One might consider the ’90s as a prosperous period for concept cars, to the extent where even minivans had some recognition. The Ford SHOstar growth was a great example, initiating the 220-horsepower 3.0-liter Yamaha V6 from the Taurus SHO in the Windstar. Despite being mooted, the front-wheel-drive van got this SHO manifold for the 3.8-liter V6 throughout 1996-1998 which yielded 200hp.
For 1995, the Ford GT90 certainly was the talk of the town. We have previously praised this auto and lauded its formidable V12 engine as well as its clean, modern aesthetics. Contrary to this dream car patented by Ford, the actual Ford GT produced a few years later lacked the V12 and also failed to sport distinguishing lines. In 1999, however, other Ford models received freshening touches. The SN95 Ford Mustang featured the ‘New Edge’ design. Also noteworthy are Lincoln L2K, a two-seater automobile, and the F-150 Triton pickup which served as a faint glimpse of its tenth-generation variation.
The iconic Blue Oval brand had a major influence at the Detroit exposition, yet there were various other attractions as well. Oldsmobile unveiled its new Bravada SUV and the very stylish Antares concept, which then inspired the development of the 1997 Intrigue sedan. Acura removed the top from the first-generation NSX and showed off the CL-X concept as an anticipatory preview of the CL. The Plymouth Backpack concept resembled the Suzuki X90 in an unusual way. Furthermore, Eagle revealed the sleek Jazz sedan concept that ultimately never saw the light of day – as was the case with the Chrysler Atlantic inspired by the 1930s.

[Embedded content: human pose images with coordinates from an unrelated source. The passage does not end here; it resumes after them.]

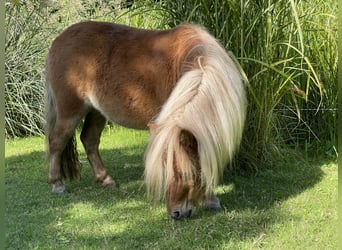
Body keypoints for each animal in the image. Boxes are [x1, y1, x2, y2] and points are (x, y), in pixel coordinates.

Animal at [45, 21, 246, 219]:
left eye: (184, 173)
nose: (175, 213)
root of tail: (58, 40)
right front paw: (211, 200)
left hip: (96, 112)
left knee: (89, 140)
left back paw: (106, 180)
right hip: (70, 111)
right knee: (57, 141)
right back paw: (57, 184)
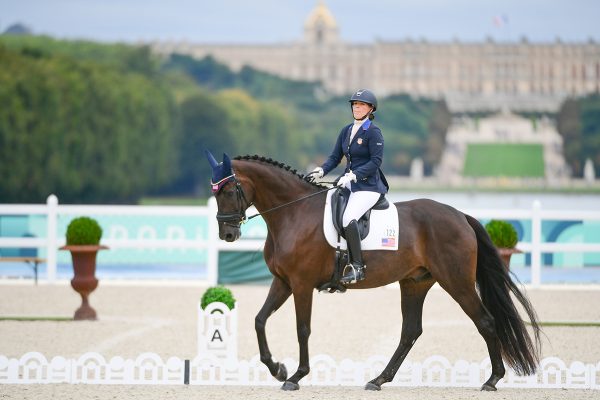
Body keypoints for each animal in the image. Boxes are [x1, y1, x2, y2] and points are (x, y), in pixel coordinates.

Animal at [205, 152, 540, 392]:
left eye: (229, 191)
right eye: (215, 193)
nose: (228, 235)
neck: (293, 213)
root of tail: (460, 215)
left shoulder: (301, 284)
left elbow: (302, 329)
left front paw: (296, 376)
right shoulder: (283, 282)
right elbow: (259, 320)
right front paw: (278, 369)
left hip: (457, 282)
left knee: (485, 321)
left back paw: (492, 380)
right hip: (415, 283)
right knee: (410, 331)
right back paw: (378, 380)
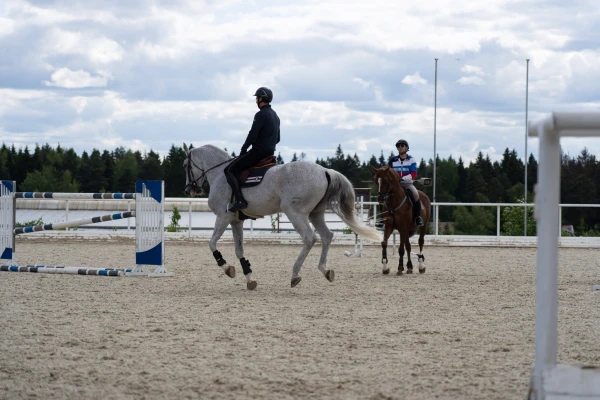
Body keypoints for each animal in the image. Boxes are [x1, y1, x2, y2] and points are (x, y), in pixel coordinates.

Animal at [180, 144, 382, 290]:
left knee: (310, 238)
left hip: (295, 212)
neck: (220, 174)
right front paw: (249, 278)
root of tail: (325, 170)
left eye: (184, 165)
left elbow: (212, 243)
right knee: (326, 236)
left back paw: (295, 274)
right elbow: (239, 251)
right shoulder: (236, 221)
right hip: (315, 214)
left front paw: (227, 268)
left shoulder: (224, 217)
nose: (189, 190)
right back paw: (325, 270)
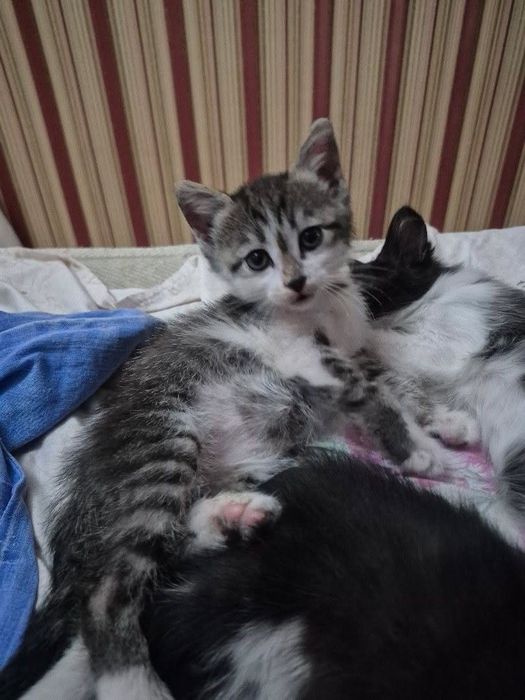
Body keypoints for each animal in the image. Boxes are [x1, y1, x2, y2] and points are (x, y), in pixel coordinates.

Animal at [0, 121, 448, 700]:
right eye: (257, 259)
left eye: (311, 238)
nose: (296, 281)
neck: (321, 309)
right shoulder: (298, 351)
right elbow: (368, 388)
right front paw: (417, 449)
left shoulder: (349, 346)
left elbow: (387, 375)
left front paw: (446, 420)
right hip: (161, 440)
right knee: (107, 588)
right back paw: (134, 683)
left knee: (156, 543)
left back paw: (231, 516)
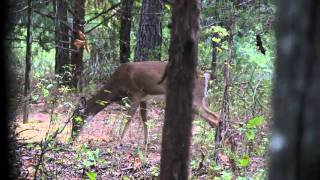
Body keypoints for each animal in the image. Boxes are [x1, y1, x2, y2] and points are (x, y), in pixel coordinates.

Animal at [71, 60, 219, 149]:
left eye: (76, 119)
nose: (72, 138)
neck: (116, 87)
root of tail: (205, 76)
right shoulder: (144, 98)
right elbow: (144, 119)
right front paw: (146, 143)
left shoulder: (136, 93)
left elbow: (129, 118)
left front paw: (118, 142)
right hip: (201, 99)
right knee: (215, 117)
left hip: (195, 99)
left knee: (214, 119)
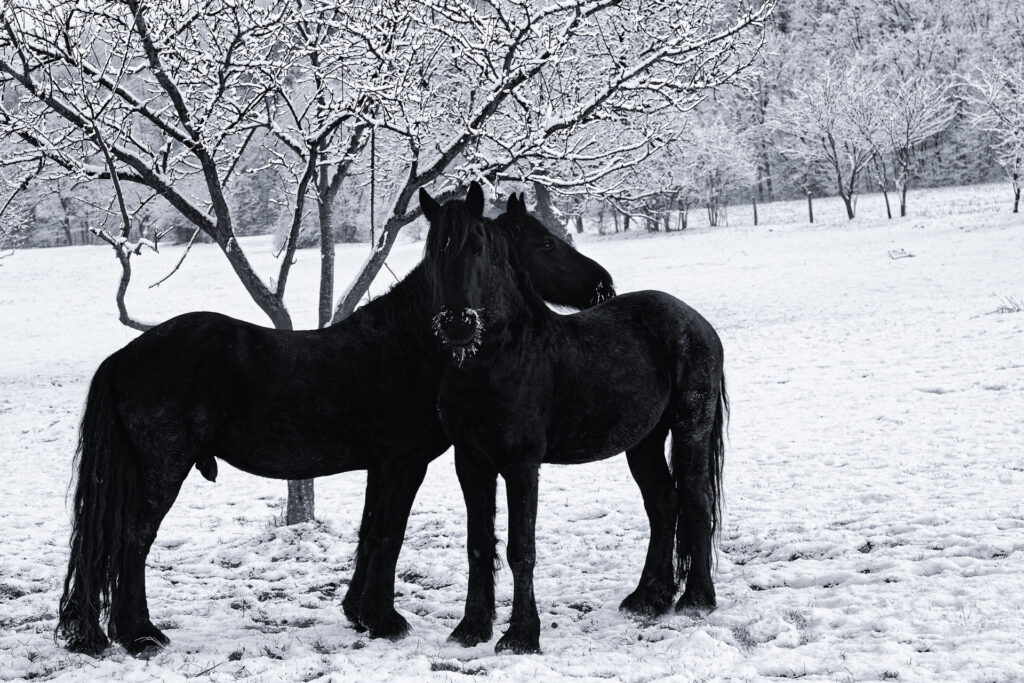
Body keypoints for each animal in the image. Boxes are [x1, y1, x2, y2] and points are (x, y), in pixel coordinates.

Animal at [57, 182, 615, 656]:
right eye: (545, 244)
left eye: (479, 246)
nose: (603, 285)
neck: (410, 345)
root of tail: (125, 356)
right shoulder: (403, 463)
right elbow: (390, 534)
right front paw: (385, 620)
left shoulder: (380, 466)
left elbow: (371, 533)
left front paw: (360, 614)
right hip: (162, 471)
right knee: (134, 541)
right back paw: (139, 635)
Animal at [423, 192, 728, 654]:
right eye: (433, 253)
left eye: (478, 247)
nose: (458, 324)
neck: (498, 360)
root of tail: (697, 323)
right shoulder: (471, 464)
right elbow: (478, 545)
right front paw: (471, 628)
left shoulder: (522, 466)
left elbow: (520, 550)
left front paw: (521, 635)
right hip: (643, 443)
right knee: (663, 505)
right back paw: (648, 598)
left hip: (690, 429)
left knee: (696, 502)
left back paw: (696, 599)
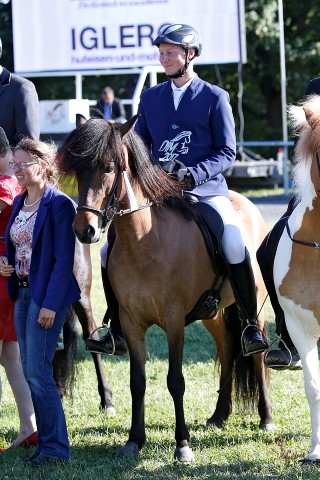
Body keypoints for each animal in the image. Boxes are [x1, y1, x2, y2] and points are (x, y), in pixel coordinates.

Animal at [58, 115, 276, 462]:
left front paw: (182, 444)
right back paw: (219, 415)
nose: (85, 230)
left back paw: (266, 417)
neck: (144, 241)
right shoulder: (131, 322)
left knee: (256, 352)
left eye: (108, 167)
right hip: (213, 314)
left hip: (252, 305)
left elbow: (176, 380)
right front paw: (134, 441)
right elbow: (137, 381)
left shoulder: (174, 321)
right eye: (79, 170)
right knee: (227, 348)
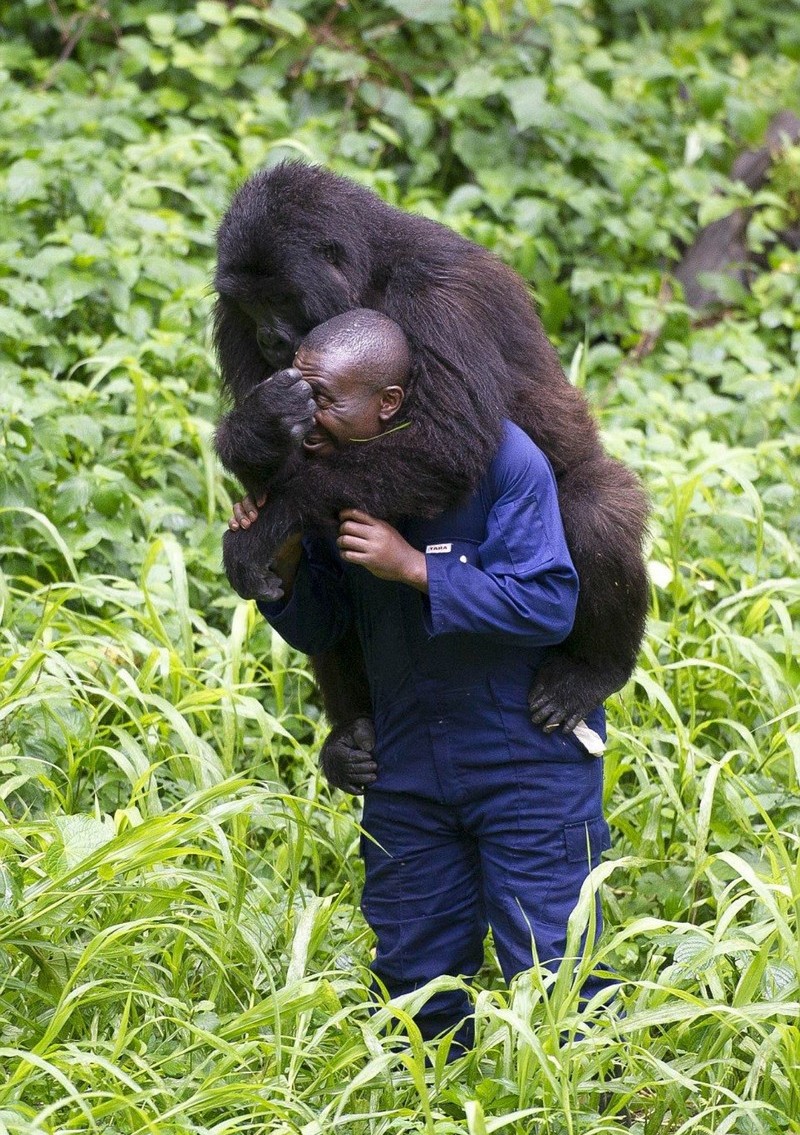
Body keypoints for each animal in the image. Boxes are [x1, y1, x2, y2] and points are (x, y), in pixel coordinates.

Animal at [212, 157, 649, 762]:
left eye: (279, 298)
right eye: (250, 304)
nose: (270, 338)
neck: (365, 277)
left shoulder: (440, 295)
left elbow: (447, 444)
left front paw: (263, 527)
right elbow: (278, 471)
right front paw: (256, 431)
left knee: (596, 508)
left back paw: (594, 669)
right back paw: (351, 735)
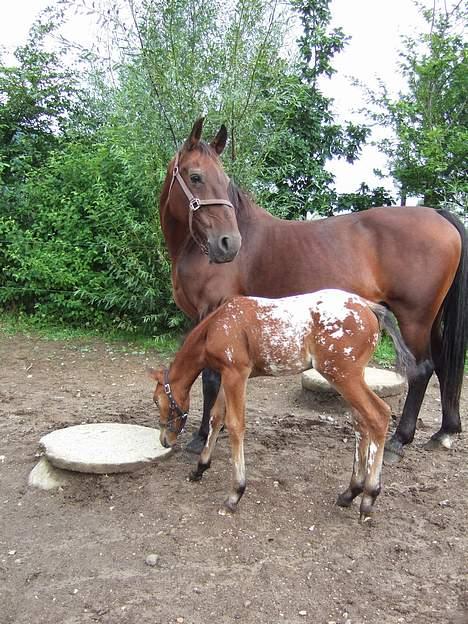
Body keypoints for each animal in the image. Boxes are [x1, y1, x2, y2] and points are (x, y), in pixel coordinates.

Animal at [150, 290, 414, 524]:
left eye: (156, 400)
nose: (164, 439)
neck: (216, 326)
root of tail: (368, 307)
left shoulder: (236, 374)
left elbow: (235, 425)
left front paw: (235, 493)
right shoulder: (227, 375)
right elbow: (217, 418)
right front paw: (200, 468)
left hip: (343, 375)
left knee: (378, 415)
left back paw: (368, 499)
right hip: (349, 377)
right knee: (361, 422)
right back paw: (350, 493)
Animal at [159, 117, 466, 460]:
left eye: (224, 181)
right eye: (196, 177)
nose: (228, 244)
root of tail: (437, 213)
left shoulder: (211, 312)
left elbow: (209, 377)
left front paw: (201, 437)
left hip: (414, 318)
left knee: (422, 369)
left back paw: (400, 439)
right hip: (431, 319)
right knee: (443, 366)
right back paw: (444, 432)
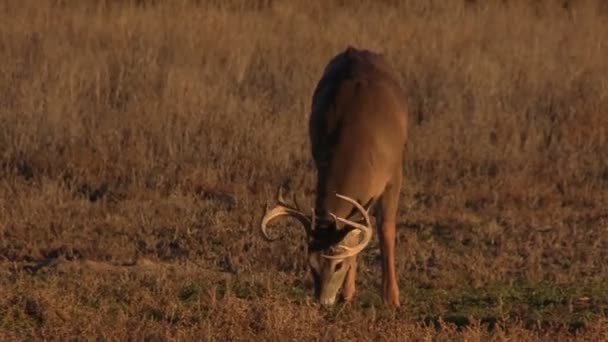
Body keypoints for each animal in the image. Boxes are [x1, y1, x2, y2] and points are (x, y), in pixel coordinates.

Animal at [262, 46, 408, 308]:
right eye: (310, 264)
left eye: (337, 265)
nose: (323, 300)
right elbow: (354, 234)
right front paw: (348, 293)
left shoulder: (394, 174)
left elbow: (386, 229)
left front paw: (391, 297)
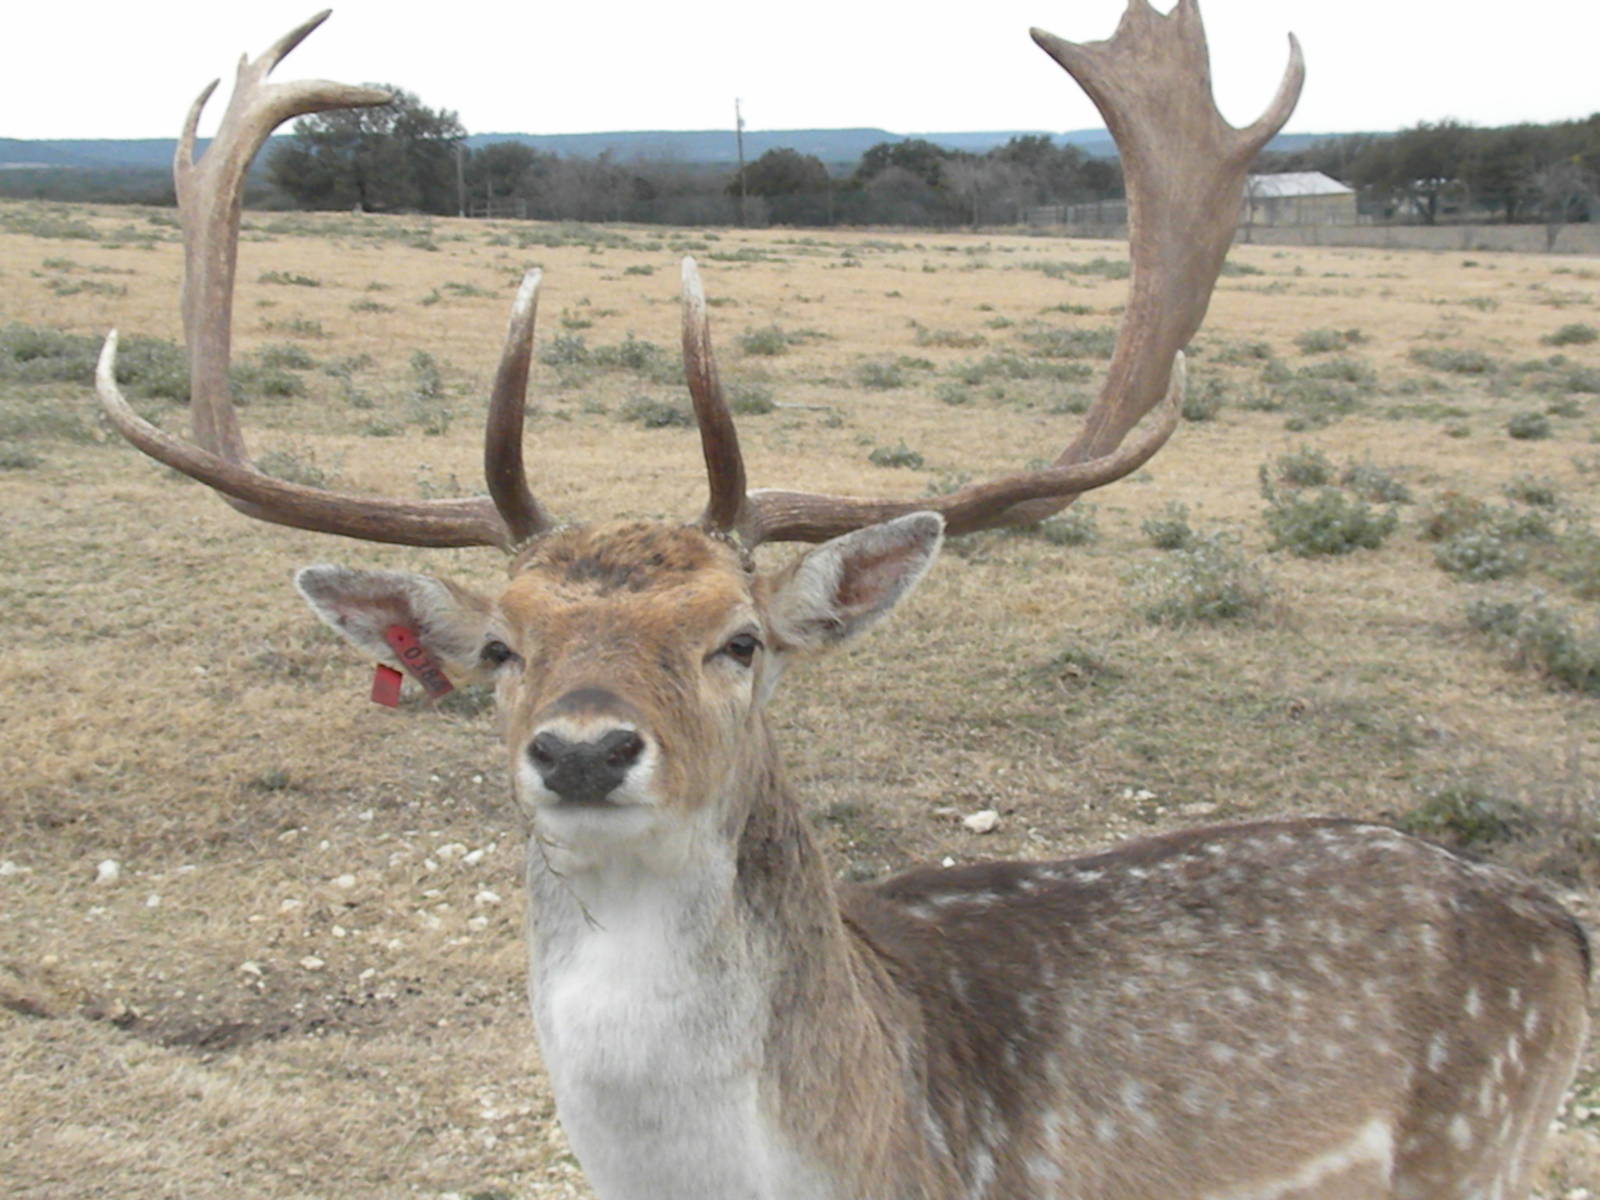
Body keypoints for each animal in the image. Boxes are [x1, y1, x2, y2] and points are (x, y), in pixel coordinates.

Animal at [93, 6, 1590, 1199]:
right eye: (506, 647)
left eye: (740, 640)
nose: (582, 750)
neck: (874, 1146)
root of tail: (1550, 916)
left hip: (1479, 1144)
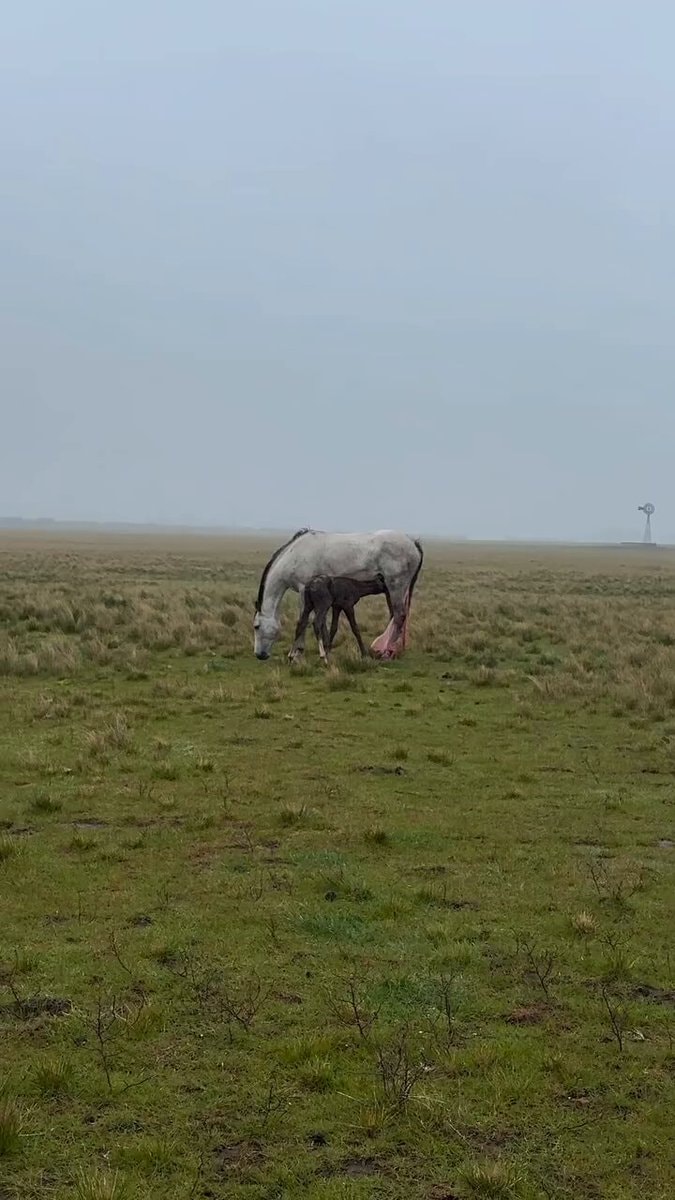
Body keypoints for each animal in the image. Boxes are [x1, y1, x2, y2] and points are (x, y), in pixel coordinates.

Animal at [253, 529, 423, 661]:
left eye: (256, 626)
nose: (260, 655)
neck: (296, 554)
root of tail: (412, 542)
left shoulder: (303, 590)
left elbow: (303, 622)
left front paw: (297, 654)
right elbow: (322, 624)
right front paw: (325, 650)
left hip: (396, 587)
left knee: (399, 616)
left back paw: (386, 652)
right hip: (392, 589)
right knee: (394, 616)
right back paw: (390, 650)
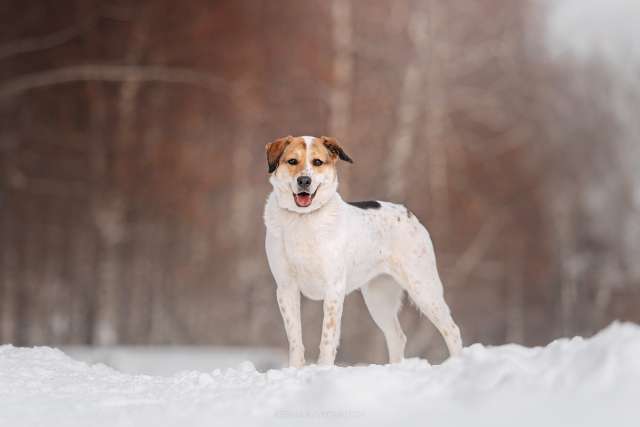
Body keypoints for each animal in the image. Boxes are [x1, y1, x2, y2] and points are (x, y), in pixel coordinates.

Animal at [262, 135, 462, 368]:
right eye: (292, 161)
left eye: (317, 162)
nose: (304, 181)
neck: (302, 219)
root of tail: (408, 212)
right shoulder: (286, 288)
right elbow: (295, 338)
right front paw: (296, 369)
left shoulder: (333, 288)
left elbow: (327, 339)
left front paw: (323, 369)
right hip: (379, 297)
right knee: (397, 336)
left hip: (423, 287)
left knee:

Chrysler triumphed in the 2nd North American Car and Truck of the Year (NACTOY) prize with its … Cirrus? Absolutely, people were enamored by the affluent Dodge Status back then, yet similarly to the Ford Taurus, we understand that the Cirrus chapter does not reach a happy ending. Should you be eager to find out why it was such a big deal, you can probably find one now on Facebook Marketplace for $5 or an exchange for a Sony PlayStation 5.
Take a break, recline, and reflect on the ’90s, all while chowing down some of that lingering turkey.